The other bookstore was Librairie Eyrolles. This one sprawled across an entire block, with separate entrances and several connecting basements. This was in the minority of bookstores that I'd seen in Paris that looked well and diversely stocked. (The majority look like the booksellers got their start when they were sorting through their grandmother's attic and realized that maybe their family was in the minority of people who didn't want any of her books.) It got my attention through several books in the window displays- Math Exercises to Relax and it's potential companion, Physics Exercises to Relax. I get the math, but I was really curious what relaxing physics exercises would be like. Unfortunately, I forgot about them immediately upon entering the store, and didn't remember until I'd left. And by then I was ready to go back to the hotel. (I should go back there and find out.)

I got back to the hotel (and WiFi)  around 15:30 and saw an e-mail from Erin asking me to go visit two other studios. Before the movie started. I'd been gone all day, so my first instinct was to wonder how long ago she'd sent it. Only 15 minutes. So I responded, and after a little bit of back and forth she told me to meet me at a metro in the 15th arrondissement in 45 minutes. Google maps told me two things- that it was 45 minutes away by metro, and that I'd already marked that spot as being important.

I raced out, along the way deciding that Samuel Beckett had probably lived nearby at one point in his life. Otherwise, I could think of no reason why I would have marked a random residence that I had no memory of. Once I arrived at the metro stop, I met up with Maria Jose and, a little later, Megan.

The situation turned out to be that neither Megan nor I had housing. (Neither did Maria Jose, but she was staying with a family friend and had another housing meeting set up, so Megan and I, who were both being kicked out Les Citadines Sunday at noon, had priority over her.) Everyone had marked all the same preferences, so Erin was showing us two more lodgings. One of them other people had seen (but we hadn't.) The other no one had seen. We'd see them both and, if there wasn't a distinct preference, we'd pick at random.

With that introduction, we went up to the seventh floor. There was an extremely slow elevator, which the others used and I ignored. And we walked into a room that was a quintessential Paris apartment.
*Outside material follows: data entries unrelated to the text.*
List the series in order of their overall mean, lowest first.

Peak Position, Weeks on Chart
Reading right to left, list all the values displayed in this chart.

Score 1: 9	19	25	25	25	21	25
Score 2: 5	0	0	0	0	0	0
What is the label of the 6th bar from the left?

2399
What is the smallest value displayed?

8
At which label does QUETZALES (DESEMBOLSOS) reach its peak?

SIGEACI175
There were skylights and a window which provided plenty of natural light, plus the window had a view to the arrondissement city hall. The main room was probably two, maybe three times as large as the bed, and it was attached to a small kitchen and an even smaller bathroom.

It was a tiny apartment up seven flights of stairs in an arrondissement which was, walking, an hour from the university and 90 minutes from the Brown in Paris office. And, for reasons I couldn't explain, I really wanted it.
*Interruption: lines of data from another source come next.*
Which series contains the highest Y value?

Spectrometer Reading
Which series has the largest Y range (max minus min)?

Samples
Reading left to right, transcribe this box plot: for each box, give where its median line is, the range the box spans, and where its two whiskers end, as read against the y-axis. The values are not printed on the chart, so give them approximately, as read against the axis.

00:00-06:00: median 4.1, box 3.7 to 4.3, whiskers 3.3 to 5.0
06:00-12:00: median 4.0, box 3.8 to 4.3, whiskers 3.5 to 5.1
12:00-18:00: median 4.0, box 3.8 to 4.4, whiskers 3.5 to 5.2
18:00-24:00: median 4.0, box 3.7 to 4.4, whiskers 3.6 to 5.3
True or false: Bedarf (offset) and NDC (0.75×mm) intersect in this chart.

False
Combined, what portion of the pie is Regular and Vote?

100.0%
We went from there to the movie, and then to apertifs. The movie was pretty good,  and, since the main characters were Sri Lankan and the majority of the important dialogue took place between them in their native language and was subtitled into French, it wasn't too difficult to understand. It got slightly odd (and violent) near the end, and the last scene almost seemed happy, which is definitely not a thing that's supposed to happen in French movies. So maybe it was more difficult to understand than I assumed.

If, your senior year of high school, you hung out with a lot of people who had been accepted to their universities early decision, you would know exactly how I felt duirng drinks after the movies. Everyone else knew where they were living, and I still hadn't seen my last apartment. That would take place 10:30 tomorrow morning. Exactly one and a half hours before I needed to move out of the hotel.

What's life without a little adventure?